Une autre cliente, Sindhoor Pangal, considère sa maison en terre comme un moyen d'échapper à une existence urbaine insatisfaisante. "J'ai commencé dans le monde de l'entreprise, comme beaucoup de gens, et je pense qu'au bout d'un certain temps, j'ai été désillusionnée par ce type de vie", explique-t-elle. Un projet de déménagement à la campagne a pris une tournure tragique avec la perte soudaine de son mari, Uttam.
"Lorsque j'ai parlé à Masons Ink, il était important pour moi qu'ils aient rencontré mon mari. Ils comprenaient mon parcours. Ils comprenaient d'où je venais. Et d'une certaine manière, cela s'est traduit dans le design". Masons Ink et Sindhoor ont travaillé avec une équipe de femmes maçons pour créer leur maison, qui, dit-elle, "est une dédicace à mon mari et à la vie que j'ai eue avec lui".
Pour Rosie et Sridevi, en ce qui concerne la crise climatique, les grands changements peuvent venir de chacun d'entre nous.
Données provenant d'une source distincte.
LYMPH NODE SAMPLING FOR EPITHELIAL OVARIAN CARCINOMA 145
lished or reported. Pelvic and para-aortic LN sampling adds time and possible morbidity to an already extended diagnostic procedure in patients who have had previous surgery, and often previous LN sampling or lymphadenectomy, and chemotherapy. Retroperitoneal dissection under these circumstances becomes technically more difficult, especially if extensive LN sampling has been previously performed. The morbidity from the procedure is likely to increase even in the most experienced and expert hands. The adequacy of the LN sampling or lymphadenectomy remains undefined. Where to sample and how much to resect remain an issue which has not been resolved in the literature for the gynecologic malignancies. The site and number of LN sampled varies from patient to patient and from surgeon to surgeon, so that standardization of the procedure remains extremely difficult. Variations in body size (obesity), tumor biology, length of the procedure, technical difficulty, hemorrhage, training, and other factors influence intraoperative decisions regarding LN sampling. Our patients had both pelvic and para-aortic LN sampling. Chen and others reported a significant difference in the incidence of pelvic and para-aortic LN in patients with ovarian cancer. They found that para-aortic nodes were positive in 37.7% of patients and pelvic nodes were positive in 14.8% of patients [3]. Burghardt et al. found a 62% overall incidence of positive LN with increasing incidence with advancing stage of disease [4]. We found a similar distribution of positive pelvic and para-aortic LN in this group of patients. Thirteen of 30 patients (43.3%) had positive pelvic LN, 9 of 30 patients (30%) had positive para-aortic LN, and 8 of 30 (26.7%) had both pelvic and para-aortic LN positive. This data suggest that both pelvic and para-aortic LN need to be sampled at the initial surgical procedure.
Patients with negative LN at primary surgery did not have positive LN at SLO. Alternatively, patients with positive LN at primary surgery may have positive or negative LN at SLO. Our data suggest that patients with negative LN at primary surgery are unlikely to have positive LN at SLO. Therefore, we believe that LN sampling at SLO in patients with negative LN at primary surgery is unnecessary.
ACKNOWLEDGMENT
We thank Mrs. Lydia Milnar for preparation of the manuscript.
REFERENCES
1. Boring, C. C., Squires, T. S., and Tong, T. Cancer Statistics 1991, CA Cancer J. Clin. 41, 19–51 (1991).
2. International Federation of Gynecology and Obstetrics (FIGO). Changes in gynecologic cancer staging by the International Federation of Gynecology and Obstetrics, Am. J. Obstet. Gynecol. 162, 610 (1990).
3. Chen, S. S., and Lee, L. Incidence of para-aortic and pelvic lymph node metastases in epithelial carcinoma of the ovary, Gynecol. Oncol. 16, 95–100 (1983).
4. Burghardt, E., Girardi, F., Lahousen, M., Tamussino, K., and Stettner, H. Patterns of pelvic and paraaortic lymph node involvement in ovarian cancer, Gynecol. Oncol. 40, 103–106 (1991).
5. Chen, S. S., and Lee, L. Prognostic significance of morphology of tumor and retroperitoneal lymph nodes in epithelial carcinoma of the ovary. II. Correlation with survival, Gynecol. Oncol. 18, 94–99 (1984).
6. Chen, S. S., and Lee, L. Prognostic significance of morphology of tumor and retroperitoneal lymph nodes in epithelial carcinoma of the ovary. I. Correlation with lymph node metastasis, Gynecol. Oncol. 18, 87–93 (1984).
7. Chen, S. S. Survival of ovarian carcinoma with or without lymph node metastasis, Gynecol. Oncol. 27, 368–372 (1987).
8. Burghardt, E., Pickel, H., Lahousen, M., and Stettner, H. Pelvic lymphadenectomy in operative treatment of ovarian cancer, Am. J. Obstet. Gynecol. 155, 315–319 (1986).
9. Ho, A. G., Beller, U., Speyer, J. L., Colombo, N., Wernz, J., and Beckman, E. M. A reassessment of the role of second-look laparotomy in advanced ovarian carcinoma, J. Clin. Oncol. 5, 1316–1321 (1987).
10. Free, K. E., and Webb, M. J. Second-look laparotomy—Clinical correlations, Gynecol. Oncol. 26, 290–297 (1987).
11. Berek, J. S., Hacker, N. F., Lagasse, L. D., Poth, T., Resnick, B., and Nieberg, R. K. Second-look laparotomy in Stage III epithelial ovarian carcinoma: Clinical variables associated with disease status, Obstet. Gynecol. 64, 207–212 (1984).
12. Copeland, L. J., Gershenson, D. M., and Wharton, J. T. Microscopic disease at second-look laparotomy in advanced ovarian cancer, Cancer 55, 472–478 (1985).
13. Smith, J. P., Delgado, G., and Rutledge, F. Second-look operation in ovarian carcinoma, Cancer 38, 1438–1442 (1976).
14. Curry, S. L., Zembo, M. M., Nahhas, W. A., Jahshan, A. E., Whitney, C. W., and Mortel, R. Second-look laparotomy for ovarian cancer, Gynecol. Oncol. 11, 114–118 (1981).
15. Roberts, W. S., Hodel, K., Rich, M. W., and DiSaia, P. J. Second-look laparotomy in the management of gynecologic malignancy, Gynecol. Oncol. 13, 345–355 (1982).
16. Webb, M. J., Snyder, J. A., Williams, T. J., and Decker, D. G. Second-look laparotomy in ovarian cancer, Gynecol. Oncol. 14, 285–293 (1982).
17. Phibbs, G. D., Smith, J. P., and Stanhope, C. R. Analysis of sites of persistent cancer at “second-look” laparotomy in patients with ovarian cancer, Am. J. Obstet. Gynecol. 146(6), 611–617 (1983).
"Pour les femmes, peu importe où vous êtes, quelle que soit votre profession ou si vous êtes à la maison, l'idée est que chacun fasse sa part. Continuez à avancer. Et j'aimerais voir plus de femmes architectes et plus de femmes travaillant sur les chantiers. Plus de femmes partout. L'avenir est féminin".